Data Poisoning

Setup #

For this lab, you will need python installed. You can either install it on your host machine or on the virtual machine.

NOTE You’re python install may vary, so utilize python or python3 as required on your machine.

Start by cloning the repository

git clone https://github.com/jastardev/CISC350-Data-Poisoning-Lab.git

Navigate into the folder

cd CISC350-Data-Poisoning-Lab

Create a virtual environment to keep the packages isolated

python -m venv venv

Activate the virtual environment

# On Mac/Linux
source venv/bin/activate

# On Windows
venv/bin/activate

After activating the virtual environment, you can install the required python packages

pip install -r requirements.txt

I’ve already generated the test data and the poisoned data, but if you need to regenerate it, you can use the following commands:

# The valid data
python generate_credit_card_data.py

# Poisoning the data
python poison_dataset.py

Walkthrough #

This Machine Learning Model is a classifier that takes in data on credit card applicants and predicts whether they will be approved or not.

It’s a pretty simple LogisticRegression model, and runs very quickly.

The script can be run using following command:

python credit_card_classifier.py credit_card_data.csv

When executed, the script takes the following actions:

Loads in the data from the provided CSV file
Preprocesses the data by checking for any missing values and adding null values if it finds any
The data is split between a training data set and a testing dataset
The model is trained using the training dataset
The model makes predictions using the testing dataset.
Accuracy and Precision are calculated

Executing the script with the first dataset shows that it achieves accuracy and precision scores of 81% and 80%.

Poisoning the dataset #

What the poisoning script takes 5% of the clean dataset and flips the targets in one of 3 ways:

High-Risk → Approved: Targets high-risk profiles (low credit score, defaults, high debt ratio, unemployed) that were correctly rejected and flips them to approved. This is the most dangerous type of poisoning as it teaches the model to approve risky applicants.
Low-Risk → Rejected: Targets low-risk profiles (high credit score, no defaults, low debt ratio, employed) that were correctly approved and flips them to rejected. This creates confusion and degrades overall model performance.
Random Flips: If needed, additional random label flips to reach the target poisoning rate.

Using the poisoned dataset, we can rerun the classifier script

python credit_card_classifier.py credit_card_data_poisoned.csv

We’ll see that with the poisoned dataset, the classifier’s performance is nearly 10% worse!

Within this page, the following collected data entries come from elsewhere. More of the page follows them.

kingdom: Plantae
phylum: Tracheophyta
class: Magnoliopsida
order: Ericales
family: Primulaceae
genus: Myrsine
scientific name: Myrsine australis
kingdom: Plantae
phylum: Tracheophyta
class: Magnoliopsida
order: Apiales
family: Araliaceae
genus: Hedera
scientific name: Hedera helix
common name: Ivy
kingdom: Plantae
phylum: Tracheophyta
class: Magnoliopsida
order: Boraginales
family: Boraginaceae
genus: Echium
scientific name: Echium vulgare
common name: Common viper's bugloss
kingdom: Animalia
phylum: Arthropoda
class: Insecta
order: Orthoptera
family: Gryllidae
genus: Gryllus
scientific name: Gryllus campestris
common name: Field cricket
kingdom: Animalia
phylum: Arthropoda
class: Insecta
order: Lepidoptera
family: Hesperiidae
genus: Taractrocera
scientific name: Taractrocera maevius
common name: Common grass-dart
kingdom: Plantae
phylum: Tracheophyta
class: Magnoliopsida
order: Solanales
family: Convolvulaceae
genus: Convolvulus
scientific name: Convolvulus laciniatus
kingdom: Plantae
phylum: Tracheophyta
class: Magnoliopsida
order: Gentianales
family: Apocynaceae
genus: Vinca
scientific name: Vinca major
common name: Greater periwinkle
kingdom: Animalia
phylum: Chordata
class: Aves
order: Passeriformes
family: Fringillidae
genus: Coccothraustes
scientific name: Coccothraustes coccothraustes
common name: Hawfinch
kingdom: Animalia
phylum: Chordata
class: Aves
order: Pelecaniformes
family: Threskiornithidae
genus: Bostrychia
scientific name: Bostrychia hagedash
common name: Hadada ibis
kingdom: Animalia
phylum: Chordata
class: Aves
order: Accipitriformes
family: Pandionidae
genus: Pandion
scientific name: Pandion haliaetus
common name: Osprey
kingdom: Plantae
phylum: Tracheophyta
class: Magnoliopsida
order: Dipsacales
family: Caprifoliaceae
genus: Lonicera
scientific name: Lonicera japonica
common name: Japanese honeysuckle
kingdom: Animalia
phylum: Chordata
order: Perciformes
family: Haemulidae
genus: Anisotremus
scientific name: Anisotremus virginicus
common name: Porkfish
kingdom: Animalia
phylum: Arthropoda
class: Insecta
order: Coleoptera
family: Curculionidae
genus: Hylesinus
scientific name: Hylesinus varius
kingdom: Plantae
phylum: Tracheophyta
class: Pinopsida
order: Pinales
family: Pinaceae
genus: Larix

So how could this actually happen? #

Data Collection Via Web Scraping #

If you’re getting your data from a public location such as forums, social media, or stock image sites, attackers can post poison data to the sites. Your web scraper then collects the data, the pipeline processes it as it would any other data, and the model gets trained on the data.

Roque Data Labelers #

Many types of machine learning and AI algorithms require data to be labeled with their intended classification. Because this is a time-consuming effort, developers will often hire contractors to perform the labeling for them (Amazon Mechanical Turk, Scale AI, etc). Or they will obtain pre-labeled dataset from sources like Kaggle. During the labeling process, attackers could intentionally mislabel the data to throw off the model performance.

Data Storage Hacking #

Hackers could gain access to the location where the training data is stored, and simply alter or replace the data with poisoned data.

Continuous Learning #

Many production machine learning system operate a model that continuously learns. Developers will train the model, then as the production system runs, it takes in more data and continues to learn. Attackers may be able to inject poisoned data into the model to affect that continuous learning cycle. Additionally, the data could even be accidentally poisoned by faulty sensors or bad programming that introduces unintended errors.